We enrolled 1932 pts surgically treated for sporadic pT1 pN0, M0 RCC from 7 Italian Accademic Centers with minimum follow-up of 6 months. The exclusion criteria were: high nuclear grade, presence of intratumoural necrosis, lymphovascular invasion, collecting system invasion, rare histological RCC subtype and positive surgical margin. Recurrences were classified in accordance to their location: abdomen, chest, multiple districts and other sites (including central nervous system, bone and skin).

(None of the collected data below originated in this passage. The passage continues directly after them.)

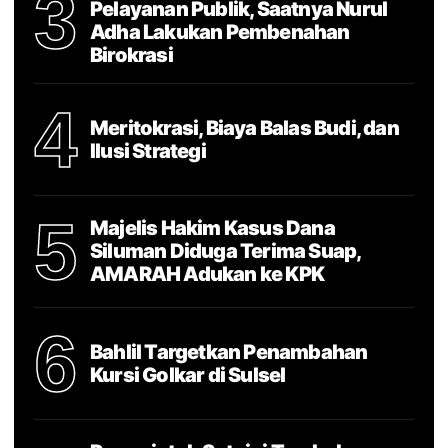
3
Pelayanan Publik, Saatnya Nurul
Adha Lakukan Pembenahan
Birokrasi
4
Meritokrasi, Biaya Balas Budi, dan
Ilusi Strategi
5
Majelis Hakim Kasus Dana
Siluman Diduga Terima Suap,
AMARAH Adukan ke KPK
6
Bahlil Targetkan Penambahan
Kursi Golkar di Sulsel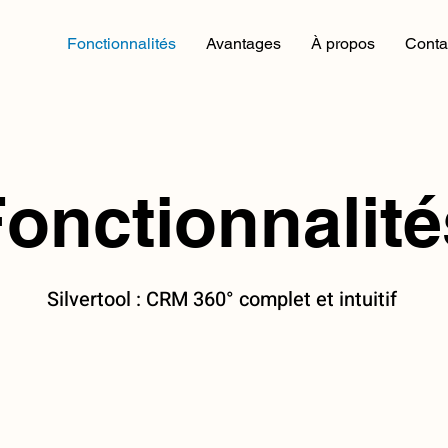
Fonctionnalités
Avantages
À propos
Conta
s fonctionnali
onctionnalité
Sylvertool : Un CRM 360° complet et intuitif
Silvertool : CRM 360° complet et intuitif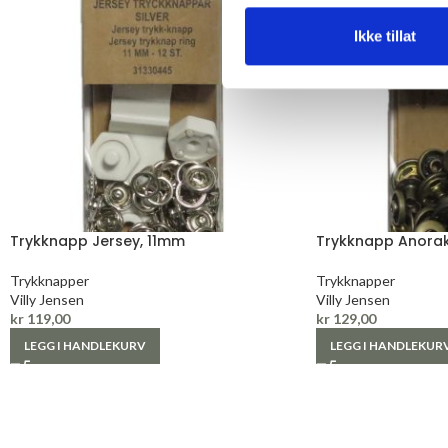
Ikke tillat
Trykknapp Jersey, 11mm
Trykknapp Anorak
Trykknapper
Trykknapper
Villy Jensen
Villy Jensen
kr
119,00
kr
129,00
LEGG I HANDLEKURV
LEGG I HANDLEKUR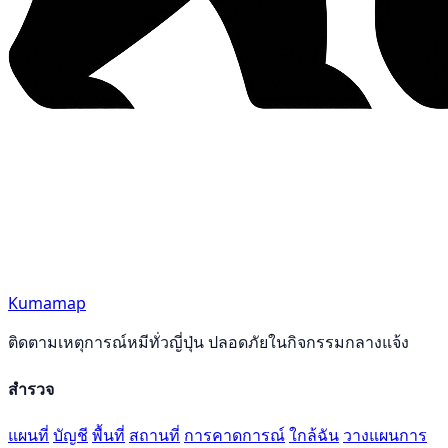
Kumamap
ติดตามเหตุการณ์หมีทั่วญี่ปุ่น ปลอดภัยในกิจกรรมกลางแจ้ง
สำรวจ
แผนที่
บัญชี
พื้นที่
สถานที่
การคาดการณ์
ใกล้ฉัน
วางแผนการ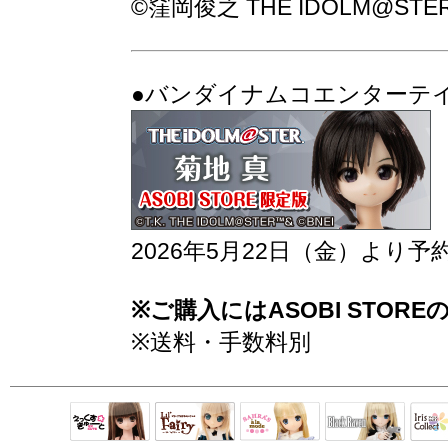
©窪岡俊之 THE IDOLM@STER™& 
●バンダイナムコエンターテイン
2026年5月22日（金）より
※ご購入にはASOBI STO
※送料・手数料別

Median age of the pts was 60 years (53-70). 1174 pts underwent partial nephrectomy and 758 radical nephrectomy. Histological subtype of the specimens were: 1491 Clear Cell RCC (ccRCC), 244 papillary RCC (pRCC) and 197 chromopobe RCC (chRCC). Median follow-up was 90 months (36-125). 145 (7,5%) pts developed a recurrence. Site and rate of recurrences are reported in table 1. Statistical analysis identifies a significant difference in the incidence of all site recurrences among all histological subtypes (P=0,0017); significant statistical difference was observed also in the incidence of primary chest recurrences for all histological subtypes (P=0,002). In the chRCC subgroup no chest recurrences were observed. 20 pts with ccRCC have a chest recurrence, 13 of them more than 5 years from surgery.


According to our data currently guidelines for RCC surveillance potentially expose a considerable number of pts to unnecessary chest examinations. Furthermore concluding follow-up after 5 years could lead to lose many primary chest recurrences in pts with ccRCC . In conclusion chest follow-up schedules should be differentiated and tailored on the basis of histological subtype.